*** Opening Source material ***

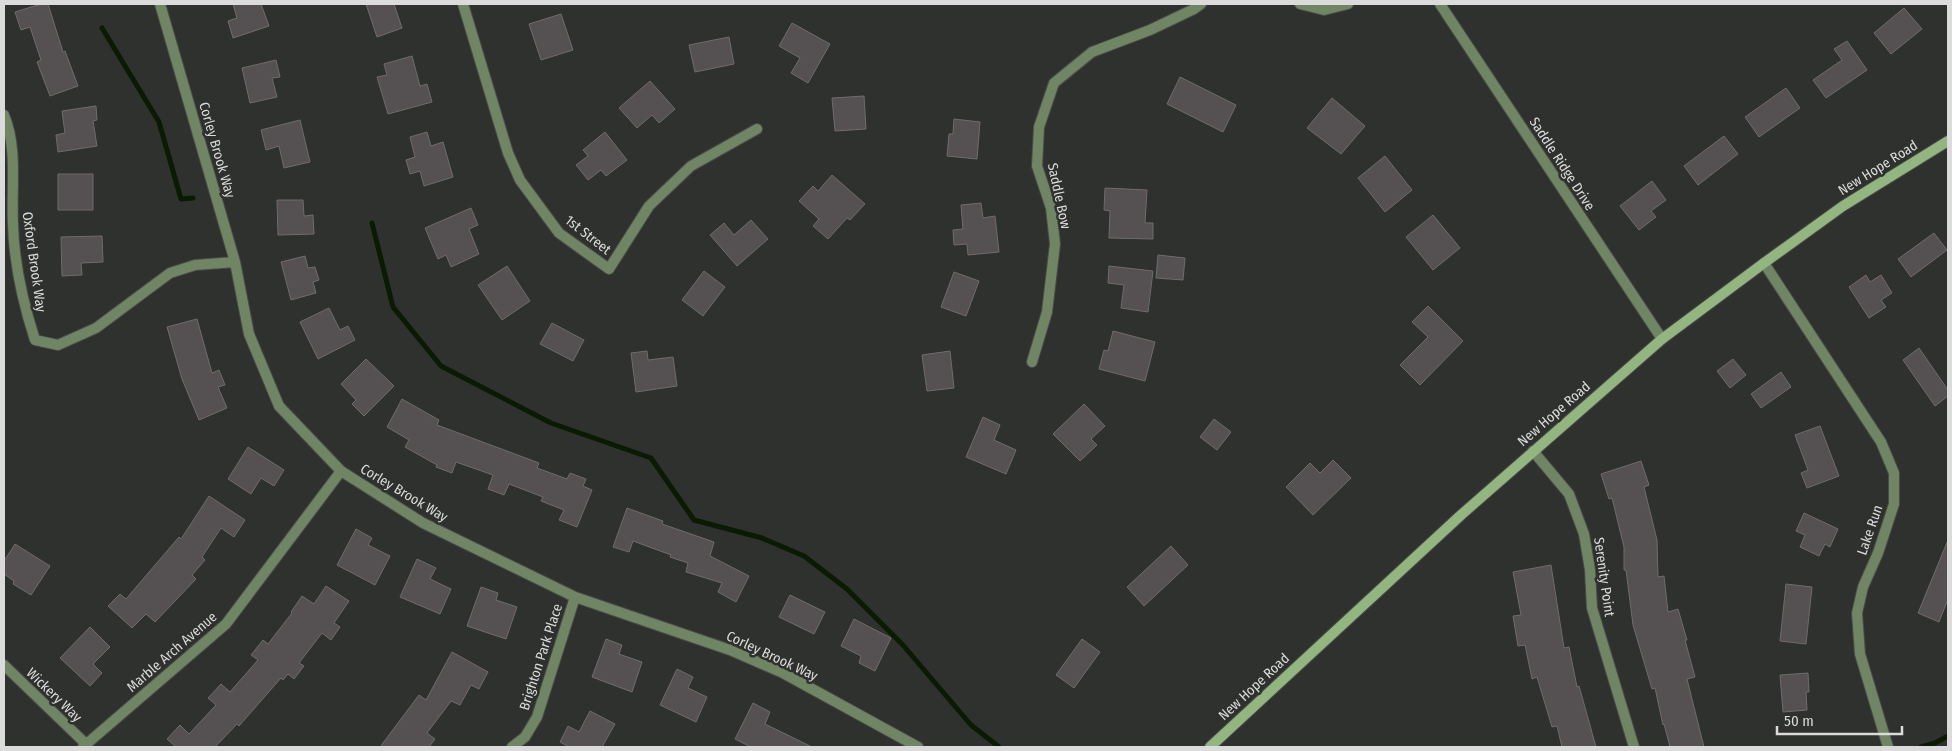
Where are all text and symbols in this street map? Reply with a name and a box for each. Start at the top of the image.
street label: Corley Brook Way [195,100,239,201]
street label: Saddle Ridge Drive [1526,114,1598,214]
street label: New Hope Road [1835,137,1921,199]
street label: Saddle Bow [1044,162,1074,230]
street label: Oxford Brook Way [19,211,50,314]
street label: 1st Street [562,212,615,258]
street label: New Hope Road [1514,378,1594,450]
street label: Corley Brook Way [357,460,451,526]
street label: Lake Run [1854,503,1886,557]
street label: Serenity Point [1590,536,1618,618]
street label: Brighton Park Place [516,602,566,712]
street label: Marble Arch Avenue [124,608,220,696]
street label: Corley Brook Way [724,627,821,685]
street label: New Hope Road [1215,650,1293,724]
street label: Wickery Way [23,664,86,726]
scale bar [1777,704,1902,736]
text: 50 m [1784,712,1814,730]

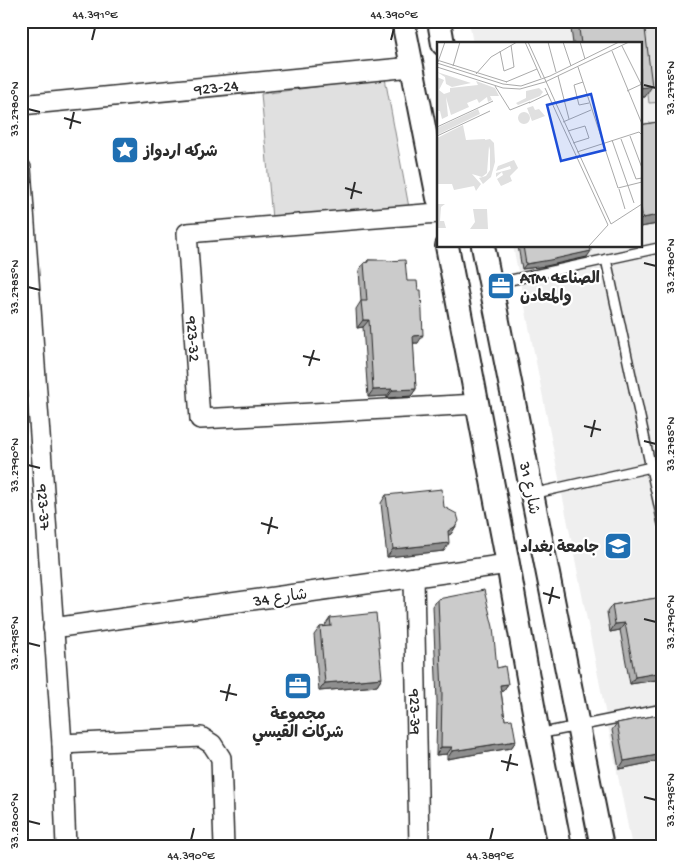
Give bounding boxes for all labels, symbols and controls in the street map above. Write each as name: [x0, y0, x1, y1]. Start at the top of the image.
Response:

*** Closing Source material ***

Required work
In your copy, exclude the pictures and repeat each entry above exactly.

Task answer
Where are all text and symbols in this street map? Reply with a name and a box for each. Start at the top of the image.
street label: Corley Brook Way [195,100,239,201]
street label: Saddle Ridge Drive [1526,114,1598,214]
street label: New Hope Road [1835,137,1921,199]
street label: Saddle Bow [1044,162,1074,230]
street label: Oxford Brook Way [19,211,50,314]
street label: 1st Street [562,212,615,258]
street label: New Hope Road [1514,378,1594,450]
street label: Corley Brook Way [357,460,451,526]
street label: Lake Run [1854,503,1886,557]
street label: Serenity Point [1590,536,1618,618]
street label: Brighton Park Place [516,602,566,712]
street label: Marble Arch Avenue [124,608,220,696]
street label: Corley Brook Way [724,627,821,685]
street label: New Hope Road [1215,650,1293,724]
street label: Wickery Way [23,664,86,726]
scale bar [1777,704,1902,736]
text: 50 m [1784,712,1814,730]

Give bounding boxes for all labels, symbols and controls in the street map above. Write each as name: [x0, y0, x1, y1]. Start at the top of the image.
Response:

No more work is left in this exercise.